Defending champion Novak Djokovic, seven-times title holder Roger Federer and home hope Andy Murray all kept to their side of the bargain with straight sets wins. But Swiss Stanislas Wawrinka, the French Open champion, let the side down.
Then again, there was no shame in a 6-4 4-6 3-6 6-4 11-9 defeat against a daring man playing one of the matches of his life in a contest dubbed ‘the battle of the backhands’.
Gasquet, a former world junior champion who has fallen short of the heights expected of him, served for the match at 5-3 in the fifth set but fourth seed Wawrinka broke back, gesturing with a finger pointed to his head that he had the mental edge.
But Gasquet, whose trademark single-hander, like Wawrinka’s near identical backhand stroke, has the purists purring, showed remarkable resolve to withstand a barrage.
With Wawrinka a proven warrior and a bona fide member of the elite after winning the 2014 Australian Open and succeeding Rafa Nadal as French Open champion, you feared the worst for Gasquet.
As the backhands fizzed diagonally across the net with ever-increasing intensity, the 21st seed kept his nose in front.
Five times Wawrinka held serve to stay alive.

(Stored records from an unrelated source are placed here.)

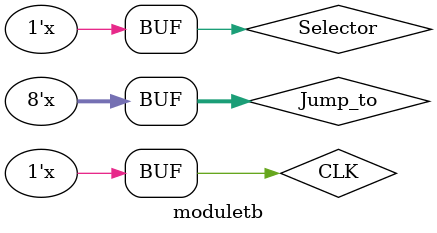
<source format=v>
`timescale 1ns / 1ps


module moduletb;

	// Inputs
	reg Selector;
	reg CLK;
	reg [7:0] Jump_to;

	// Outputs
	wire [7:0] output_PC;
	wire [7:0] output_R15;

	// Instantiate the Unit Under Test (UUT)
	pcModule uut (
		.Selector(Selector), 
		.CLK(CLK), 
		.Jump_to(Jump_to), 
		.output_PC(output_PC), 
		.output_R15(output_R15)
	);
	
	always #5 CLK <= !CLK;
	always #50 Selector <= !Selector;
	always #50 Jump_to <= Jump_to + 5;
	initial begin
		// Initialize Inputs
		Selector = 0;
		CLK = 0;
		Jump_to = 0;

		// Wait 100 ns for global reset to finish
		#100;
        
		// Add stimulus here

	end
      
endmodule


</source>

At the sixth time of asking, however, Gasquet forged 0-40 ahead and, although two match points went begging, Wawrinka fired a backhand long to end the duel.
“It was very difficult for me to lose that serve at 5-3,” Gasquet, who destroyed Andy Roddick at the same stage in 2007 only to lose to Federer in the semi-final, told reporters. “I kept fighting. That made the difference.”